AI Benchmark SOOHAK: Models Fail Unsolvable Math Problems

A consortium of 64 mathematicians has confirmed, with rigorous academic precision, that AI models will confidently produce an answer to a question that has no answer. The benchmark is called SOOHAK. The behavior it has discovered has a shorter name.

The name is "guessing."

No model clears 50% on recognizing unsolvable problems — and the ones that come closest are not the ones best at solving solvable ones.

What happened

Researchers at Carnegie Mellon, EleutherAI, and Seoul National University assembled 439 original math problems across two categories. The "Challenge" set contains 340 graduate and research-level problems. The "Refusal" set contains 99 problems that are intentionally broken — missing assumptions, containing contradictions, or otherwise having no valid solution.

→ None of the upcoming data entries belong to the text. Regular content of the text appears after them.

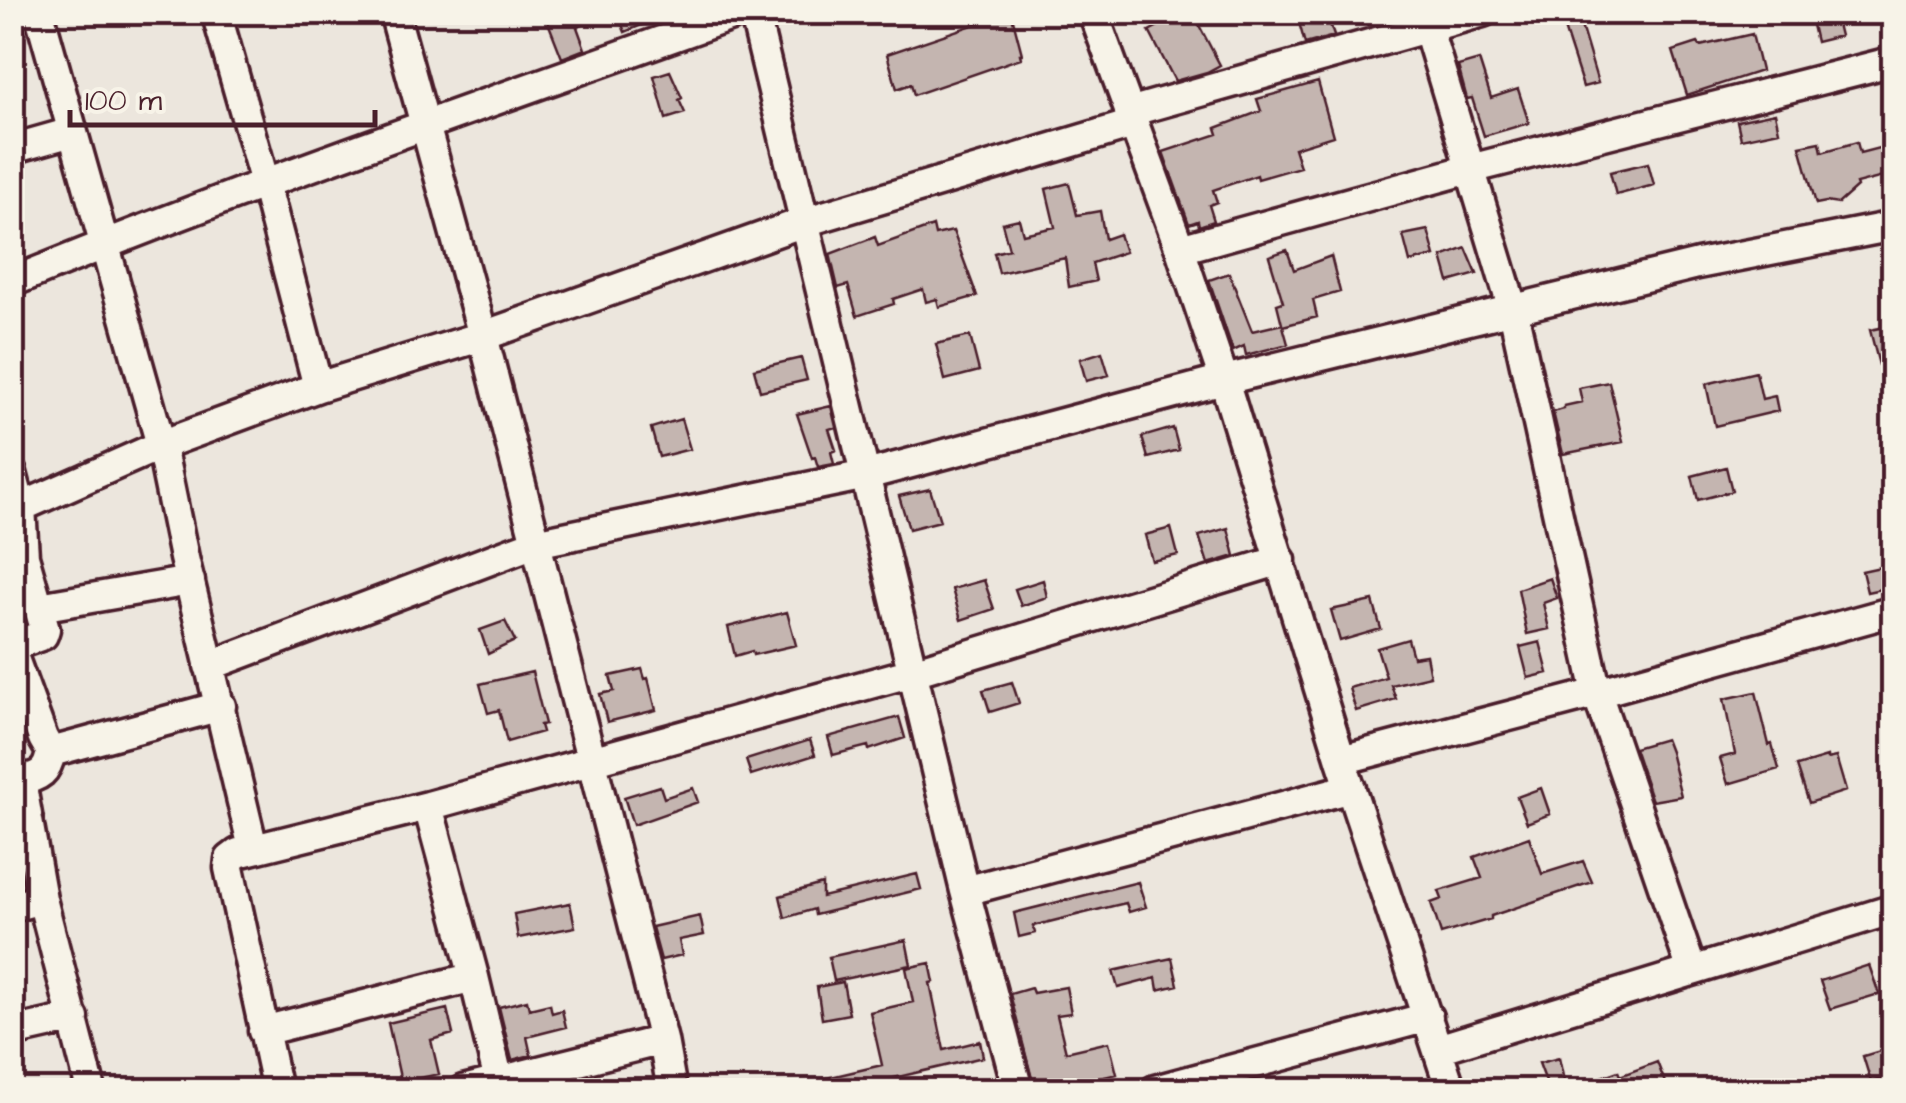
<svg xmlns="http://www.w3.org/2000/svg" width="1906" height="1103" font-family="'Architects Daughter',sans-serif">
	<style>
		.building { fill: #c4b5b0; stroke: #4a1f2b; stroke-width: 2.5 }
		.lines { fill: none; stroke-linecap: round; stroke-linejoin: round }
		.minor-casing { stroke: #4a1f2b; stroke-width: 35 }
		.minor { stroke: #f7f3e8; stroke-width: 28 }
	</style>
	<rect width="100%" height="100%" fill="#ece6dd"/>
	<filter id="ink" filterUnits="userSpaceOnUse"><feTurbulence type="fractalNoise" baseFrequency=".01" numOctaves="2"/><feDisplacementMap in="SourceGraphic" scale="20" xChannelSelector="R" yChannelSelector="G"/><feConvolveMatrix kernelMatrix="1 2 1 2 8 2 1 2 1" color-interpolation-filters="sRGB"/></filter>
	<g filter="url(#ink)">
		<path class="building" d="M544 12H612V14L577 27 585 49 562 58Z
			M617 12H672L625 32Z
			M1011 12 1022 54H1020L1021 58 914 95 911 84 897 89 887 54Z
			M1185 12H1192L1220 65 1207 72 1175 81 1149 31Z
			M1296 12H1326L1334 36 1305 44Z
			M1809 12H1834L1840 36 1816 42Z
			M1579 19 1598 83 1583 87 1563 25Z
			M1752 34 1761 71 1687 95 1673 51 1698 43 1700 46Z
			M1479 60 1491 98 1518 89 1529 123 1484 136 1472 98 1467 99 1458 66Z
			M670 71 682 98 679 100 685 113 666 119 654 76Z
			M1318 82 1333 136 1294 148 1300 167 1258 179 1257 175 1213 190 1217 202 1209 205 1214 221 1199 226 1198 221 1189 224 1163 152 1218 134 1216 128 1261 111 1257 99Z
			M1775 113 1779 131 1741 139 1737 121Z
			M1820 142 1822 152 1857 142 1860 153 1894 144V174L1856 184 1857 187 1838 204 1826 202 1816 204 1800 146Z
			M1648 163 1654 185 1616 195 1610 172Z
			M1069 183 1077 215 1100 211 1105 239 1119 234 1125 252 1092 263 1096 281 1069 287 1065 258 999 273 994 253 1009 249 1002 223 1019 219 1023 234 1055 227 1046 189Z
			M933 226 935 235 953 231 977 296 939 307 937 299 926 302 923 289 893 299 894 304 857 316 848 285 838 288 830 254 875 237 878 246Z
			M1428 230 1435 256 1410 262 1403 235Z
			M1466 248 1477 274 1449 282 1442 257Z
			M1287 250 1294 270 1331 256 1340 292 1313 300 1317 317 1283 326 1288 344 1246 355 1244 346 1233 351 1209 280 1229 273 1252 331 1282 324 1277 304 1283 302 1269 256Z
			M1894 325V362L1879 365 1870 330Z
			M970 336 979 371 945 380 936 344Z
			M1102 352 1109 375 1086 381 1080 359Z
			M801 358 807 380 760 391 754 369Z
			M1756 372 1762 399 1775 396 1778 411 1715 426 1706 384Z
			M1609 382 1623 442 1563 454 1553 412 1564 409V406L1582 402 1579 388Z
			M831 406 836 427 829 429 836 450 831 452 834 464 818 467 815 457 812 458 797 414Z
			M681 419 690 449 659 457 651 428Z
			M1173 428 1179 450 1148 458 1142 437Z
			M1726 467 1732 491 1698 500 1692 476Z
			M930 489 940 521 909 529 899 496Z
			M1171 528 1178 555 1152 561 1145 535Z
			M1228 528 1235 556 1208 564 1199 536Z
			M1885 566 1890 587 1867 592 1862 571Z
			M1550 578 1557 598 1543 603 1549 629 1527 634 1518 589Z
			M984 580 994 609 961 620 952 589Z
			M1043 580 1047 597 1021 606 1015 589Z
			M1373 601 1381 629 1340 641 1331 610Z
			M787 612 796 645 753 655 752 651 735 656 728 627Z
			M505 621 515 641 488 654 480 630Z
			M1408 639 1413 657 1426 655 1430 676 1391 685 1396 699 1356 711 1349 688 1386 677 1377 648Z
			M1540 642 1548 673 1528 678 1520 647Z
			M642 669 645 679 648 678 656 710 607 722 600 694 614 691 610 676Z
			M532 672 545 724 540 725 542 732 507 742 499 710 488 713 480 684Z
			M1012 682 1019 703 990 712 983 690Z
			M1756 692 1769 745 1772 744 1779 769 1728 784 1720 758 1735 754 1724 699Z
			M899 717 905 738 869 750 868 746 833 755 828 737Z
			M1665 739 1670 752 1681 796 1652 801 1634 748Z
			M810 740 815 755 751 775 746 760Z
			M1827 757V759L1836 757 1846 791 1809 803 1797 766Z
			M660 786 664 798 693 788 698 802 633 825 624 797Z
			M1541 788 1550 814 1527 823 1517 797Z
			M1529 837 1542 874 1583 861 1592 882 1491 916V919L1441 934 1431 903 1442 899 1439 891 1482 878 1474 857Z
			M917 874 921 889 815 915 814 909 785 918 780 896 822 884V897Z
			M1138 882 1146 907 1129 912 1126 903 1113 906 1033 926 1035 933 1019 937 1014 913Z
			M570 903 575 927 518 938 514 914Z
			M700 916 704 935 679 940 682 955 661 960 652 927Z
			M906 940 911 965 834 981 829 957Z
			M1172 958 1178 985 1158 990 1156 978 1118 988 1113 971Z
			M930 963 934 982 930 983 944 1050 980 1041 983 1057 843 1090H802L801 1084 882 1065 870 1012 913 1002 906 968Z
			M1869 965 1879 994 1830 1009 1820 981Z
			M843 982 849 1014 822 1019 817 987Z
			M1066 987 1071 1013 1057 1015 1066 1052 1109 1042 1117 1074 1051 1090H1035L1010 994 1031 988 1033 993Z
			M527 1000 529 1009 550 1004 552 1013 562 1010 566 1027 527 1037 531 1055 512 1060 499 1007Z
			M447 1009 453 1034 431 1040 439 1074 401 1082 388 1023Z
			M1894 1047V1075L1871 1082 1863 1056Z
			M1559 1058 1566 1090H1549L1539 1063Z
			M1657 1062 1666 1085 1652 1090H1570V1088L1618 1071 1620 1076Z"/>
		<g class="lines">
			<g class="minor-casing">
				<path id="minor" d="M39 12 161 445 184 558 253 848
					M216 12 265 183 318 387
					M394 12 483 336 663 1040 672 1090
					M754 12 965 891 1018 1090
					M1093 12 1180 249 1224 380 1341 760 1451 1090
					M1428 29 1513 310 1597 693 1692 971
					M1129 112 1483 12
					M12 149 72 132
					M1180 249 1470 169 1894 61
					M12 282C252 183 498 100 742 12
					M12 473 21 507 24 556 45 629 43 635 12 646
					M21 507 161 445 318 387 483 336 804 222 1133 124
					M39 607 190 581
					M12 653 43 738 51 752
					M209 666 535 543 866 475 1224 380 1698 264 1894 226
					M1341 760 1597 693 1894 611
					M428 806 474 977 501 1090
					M965 891 1351 788
					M12 907 42 899
					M263 1031 474 977
					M12 1032 74 1018
					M1438 1049 1894 909
					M91 1090 42 899 21 781C41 775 47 773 51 752L221 706
					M277 1090 229 868 230 859 238 853 428 806 913 672 1281 560
					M463 1090 663 1040
					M1155 1090 1428 1017"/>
			</g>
			<use href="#minor" class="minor"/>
		</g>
	</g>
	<rect width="1906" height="1103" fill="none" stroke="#f7f3e8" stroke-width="50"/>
	<rect x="25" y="25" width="1856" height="1053" fill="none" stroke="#4a1f2b" stroke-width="4" filter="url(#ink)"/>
	<path d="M70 110v15h305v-15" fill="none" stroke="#4a1f2b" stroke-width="5"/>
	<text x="85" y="110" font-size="30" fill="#4a1f2b" stroke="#f7f3e8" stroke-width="8" paint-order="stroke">100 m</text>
</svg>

A model earns credit on the Refusal set only by identifying the flaw rather than producing a number. This is, mathematically speaking, the correct behavior. It is not the observed behavior.

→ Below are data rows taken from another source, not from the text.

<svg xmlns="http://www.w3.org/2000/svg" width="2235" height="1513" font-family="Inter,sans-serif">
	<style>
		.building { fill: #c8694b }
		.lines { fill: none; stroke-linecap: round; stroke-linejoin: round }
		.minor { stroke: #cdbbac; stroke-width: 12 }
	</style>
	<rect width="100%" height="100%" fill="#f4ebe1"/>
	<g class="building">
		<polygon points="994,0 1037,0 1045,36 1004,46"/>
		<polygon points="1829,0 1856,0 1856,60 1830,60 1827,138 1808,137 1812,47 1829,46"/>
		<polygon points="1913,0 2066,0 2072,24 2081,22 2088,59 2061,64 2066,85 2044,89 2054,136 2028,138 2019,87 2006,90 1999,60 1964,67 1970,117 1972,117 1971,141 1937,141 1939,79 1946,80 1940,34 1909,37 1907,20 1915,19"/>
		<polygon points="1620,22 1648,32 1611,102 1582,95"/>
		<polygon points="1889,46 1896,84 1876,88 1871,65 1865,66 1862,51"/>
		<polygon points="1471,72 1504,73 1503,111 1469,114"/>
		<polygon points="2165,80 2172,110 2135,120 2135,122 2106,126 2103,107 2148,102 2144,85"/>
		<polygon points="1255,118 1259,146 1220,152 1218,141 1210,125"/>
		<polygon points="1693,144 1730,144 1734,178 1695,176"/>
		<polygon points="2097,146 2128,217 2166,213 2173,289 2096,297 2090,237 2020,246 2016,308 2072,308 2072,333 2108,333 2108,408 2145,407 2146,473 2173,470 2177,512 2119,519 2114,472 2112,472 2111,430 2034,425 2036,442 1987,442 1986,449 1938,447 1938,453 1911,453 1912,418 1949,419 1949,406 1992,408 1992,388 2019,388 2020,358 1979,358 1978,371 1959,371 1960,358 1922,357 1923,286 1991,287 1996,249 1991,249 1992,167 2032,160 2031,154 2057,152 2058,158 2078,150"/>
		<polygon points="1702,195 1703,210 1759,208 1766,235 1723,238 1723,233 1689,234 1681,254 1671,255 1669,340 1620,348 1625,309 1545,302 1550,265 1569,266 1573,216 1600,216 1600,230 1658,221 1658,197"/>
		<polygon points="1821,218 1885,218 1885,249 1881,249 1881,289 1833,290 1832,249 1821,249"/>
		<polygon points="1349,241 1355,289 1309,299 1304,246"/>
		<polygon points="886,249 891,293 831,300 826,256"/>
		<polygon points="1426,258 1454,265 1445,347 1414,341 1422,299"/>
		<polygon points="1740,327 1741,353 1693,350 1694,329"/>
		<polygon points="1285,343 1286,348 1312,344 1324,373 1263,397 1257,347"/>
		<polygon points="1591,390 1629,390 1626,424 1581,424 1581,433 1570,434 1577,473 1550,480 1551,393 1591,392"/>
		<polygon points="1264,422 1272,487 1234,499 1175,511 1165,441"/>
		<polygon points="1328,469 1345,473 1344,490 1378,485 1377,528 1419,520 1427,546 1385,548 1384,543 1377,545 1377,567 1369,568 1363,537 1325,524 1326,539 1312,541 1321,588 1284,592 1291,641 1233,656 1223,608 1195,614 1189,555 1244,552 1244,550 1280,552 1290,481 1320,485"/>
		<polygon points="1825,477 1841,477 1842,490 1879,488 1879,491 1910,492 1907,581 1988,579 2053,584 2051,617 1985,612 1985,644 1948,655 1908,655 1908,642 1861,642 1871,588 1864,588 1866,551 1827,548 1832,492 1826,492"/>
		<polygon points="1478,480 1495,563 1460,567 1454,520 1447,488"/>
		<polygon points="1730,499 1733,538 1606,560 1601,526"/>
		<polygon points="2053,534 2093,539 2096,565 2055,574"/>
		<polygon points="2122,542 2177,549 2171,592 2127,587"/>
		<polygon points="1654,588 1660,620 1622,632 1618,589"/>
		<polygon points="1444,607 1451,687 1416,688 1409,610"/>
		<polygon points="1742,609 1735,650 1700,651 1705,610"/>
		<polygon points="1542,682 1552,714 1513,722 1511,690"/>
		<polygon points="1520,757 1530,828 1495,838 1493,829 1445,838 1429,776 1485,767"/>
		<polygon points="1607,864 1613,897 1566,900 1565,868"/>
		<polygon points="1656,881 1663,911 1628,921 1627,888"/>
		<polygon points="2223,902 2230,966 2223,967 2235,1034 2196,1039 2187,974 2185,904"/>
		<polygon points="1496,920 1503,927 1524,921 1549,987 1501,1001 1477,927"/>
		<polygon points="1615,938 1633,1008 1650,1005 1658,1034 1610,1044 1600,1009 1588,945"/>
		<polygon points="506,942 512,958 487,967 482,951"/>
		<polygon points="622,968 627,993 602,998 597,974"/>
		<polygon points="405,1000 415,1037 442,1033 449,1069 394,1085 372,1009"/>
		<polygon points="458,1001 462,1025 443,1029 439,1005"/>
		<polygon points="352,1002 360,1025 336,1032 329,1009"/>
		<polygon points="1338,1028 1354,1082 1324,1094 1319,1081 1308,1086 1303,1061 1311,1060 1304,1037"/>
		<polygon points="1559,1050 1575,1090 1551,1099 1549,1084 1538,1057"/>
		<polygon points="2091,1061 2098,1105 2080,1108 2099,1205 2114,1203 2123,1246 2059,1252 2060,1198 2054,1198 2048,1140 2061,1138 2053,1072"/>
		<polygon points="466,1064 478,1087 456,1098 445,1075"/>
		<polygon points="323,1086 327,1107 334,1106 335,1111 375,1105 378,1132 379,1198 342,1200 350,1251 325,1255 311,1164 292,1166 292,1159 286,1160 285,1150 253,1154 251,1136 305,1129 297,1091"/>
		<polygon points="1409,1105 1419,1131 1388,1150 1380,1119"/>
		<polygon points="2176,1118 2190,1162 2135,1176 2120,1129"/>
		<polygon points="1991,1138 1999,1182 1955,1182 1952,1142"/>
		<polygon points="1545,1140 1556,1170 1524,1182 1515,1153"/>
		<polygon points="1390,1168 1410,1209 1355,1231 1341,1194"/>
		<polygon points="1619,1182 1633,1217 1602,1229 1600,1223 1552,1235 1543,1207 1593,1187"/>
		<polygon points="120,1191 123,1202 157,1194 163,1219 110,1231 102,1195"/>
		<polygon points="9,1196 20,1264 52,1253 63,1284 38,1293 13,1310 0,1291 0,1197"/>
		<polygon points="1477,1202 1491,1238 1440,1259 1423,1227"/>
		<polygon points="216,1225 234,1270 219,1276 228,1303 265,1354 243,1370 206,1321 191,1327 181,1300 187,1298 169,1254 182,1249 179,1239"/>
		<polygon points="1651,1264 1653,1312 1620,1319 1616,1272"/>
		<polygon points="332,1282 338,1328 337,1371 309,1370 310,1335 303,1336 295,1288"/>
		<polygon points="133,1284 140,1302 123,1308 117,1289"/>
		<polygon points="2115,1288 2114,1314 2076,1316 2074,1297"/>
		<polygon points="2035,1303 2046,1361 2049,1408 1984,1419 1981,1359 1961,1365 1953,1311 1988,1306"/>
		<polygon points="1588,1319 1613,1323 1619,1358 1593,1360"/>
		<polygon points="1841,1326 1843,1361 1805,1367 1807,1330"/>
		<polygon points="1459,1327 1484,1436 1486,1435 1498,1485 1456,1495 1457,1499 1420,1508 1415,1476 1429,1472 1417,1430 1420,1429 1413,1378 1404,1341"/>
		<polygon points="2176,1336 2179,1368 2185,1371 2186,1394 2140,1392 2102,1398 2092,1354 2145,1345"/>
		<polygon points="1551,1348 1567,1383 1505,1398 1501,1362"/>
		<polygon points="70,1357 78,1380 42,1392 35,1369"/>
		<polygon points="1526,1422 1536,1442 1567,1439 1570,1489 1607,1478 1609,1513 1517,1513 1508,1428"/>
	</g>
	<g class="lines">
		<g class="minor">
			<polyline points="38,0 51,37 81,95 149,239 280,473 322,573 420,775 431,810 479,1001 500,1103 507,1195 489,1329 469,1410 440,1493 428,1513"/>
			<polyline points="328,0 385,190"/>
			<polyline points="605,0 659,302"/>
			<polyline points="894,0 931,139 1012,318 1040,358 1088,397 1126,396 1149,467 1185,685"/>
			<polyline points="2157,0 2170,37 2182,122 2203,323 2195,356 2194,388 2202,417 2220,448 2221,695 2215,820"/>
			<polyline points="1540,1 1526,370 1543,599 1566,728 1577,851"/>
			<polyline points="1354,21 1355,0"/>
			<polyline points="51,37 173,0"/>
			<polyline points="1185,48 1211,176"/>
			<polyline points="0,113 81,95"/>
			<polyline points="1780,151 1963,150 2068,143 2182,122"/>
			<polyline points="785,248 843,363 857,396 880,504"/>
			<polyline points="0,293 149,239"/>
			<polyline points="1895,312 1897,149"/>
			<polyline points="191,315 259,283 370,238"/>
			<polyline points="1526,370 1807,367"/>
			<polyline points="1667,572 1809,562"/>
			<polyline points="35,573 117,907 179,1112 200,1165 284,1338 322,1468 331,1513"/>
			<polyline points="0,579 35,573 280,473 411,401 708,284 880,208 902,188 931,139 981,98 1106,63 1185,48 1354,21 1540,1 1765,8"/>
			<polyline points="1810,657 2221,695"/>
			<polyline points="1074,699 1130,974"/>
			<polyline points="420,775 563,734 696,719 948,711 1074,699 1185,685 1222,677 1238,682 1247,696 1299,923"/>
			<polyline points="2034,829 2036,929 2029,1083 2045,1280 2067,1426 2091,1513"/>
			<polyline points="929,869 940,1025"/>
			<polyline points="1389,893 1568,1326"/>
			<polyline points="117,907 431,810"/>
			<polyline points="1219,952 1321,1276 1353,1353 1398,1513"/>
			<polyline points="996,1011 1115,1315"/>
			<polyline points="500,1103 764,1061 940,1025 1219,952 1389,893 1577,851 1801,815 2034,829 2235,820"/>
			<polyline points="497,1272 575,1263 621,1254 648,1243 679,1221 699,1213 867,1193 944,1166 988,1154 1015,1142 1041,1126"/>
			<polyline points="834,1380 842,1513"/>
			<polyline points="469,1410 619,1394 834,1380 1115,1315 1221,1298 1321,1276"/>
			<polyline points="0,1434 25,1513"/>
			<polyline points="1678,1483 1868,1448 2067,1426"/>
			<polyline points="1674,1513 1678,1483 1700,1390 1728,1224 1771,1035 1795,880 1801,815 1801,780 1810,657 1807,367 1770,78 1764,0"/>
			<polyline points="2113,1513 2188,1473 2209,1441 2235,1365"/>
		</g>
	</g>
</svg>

The benchmark required human contributors to confirm they worked without AI assistance. Anyone caught using an LLM to generate tasks was removed from the project. The irony of this particular quality-control measure appears to have gone unmentioned in the paper.

Why the humans care

Frontier models have already reached IMO Gold level on existing benchmarks, which means the benchmarks were no longer doing their job. SOOHAK was built to find the ceiling. It found one, at approximately 30 percent — Gemini 3 Pro's score on the Challenge set, followed by GPT-5 at 26 percent and Claude Opus 4.5 at 10 percent.

The Refusal set is the more instructive failure. GLM-5, an open-weight model, performs best at just under 50 percent. GPT-5 and Gemini 3 Pro trail it. The Qwen3 family scores below 3 percent, which is a number that requires a moment of quiet appreciation.

Strong mathematical ability and the capacity to recognize an unanswerable question are, the data confirms, largely unrelated skills. This is also true of humans, though humans have the advantage of eventually giving up.

What happens next

The authors will publish SOOHAK as a living benchmark, with new problems added as models improve — a sensible arms race between mathematical rigor and the systems being tested on it.

In the meantime, the models will continue to produce confident, well-formatted, mathematically coherent answers to questions that cannot be answered. The researchers find this concerning. The models have no comment.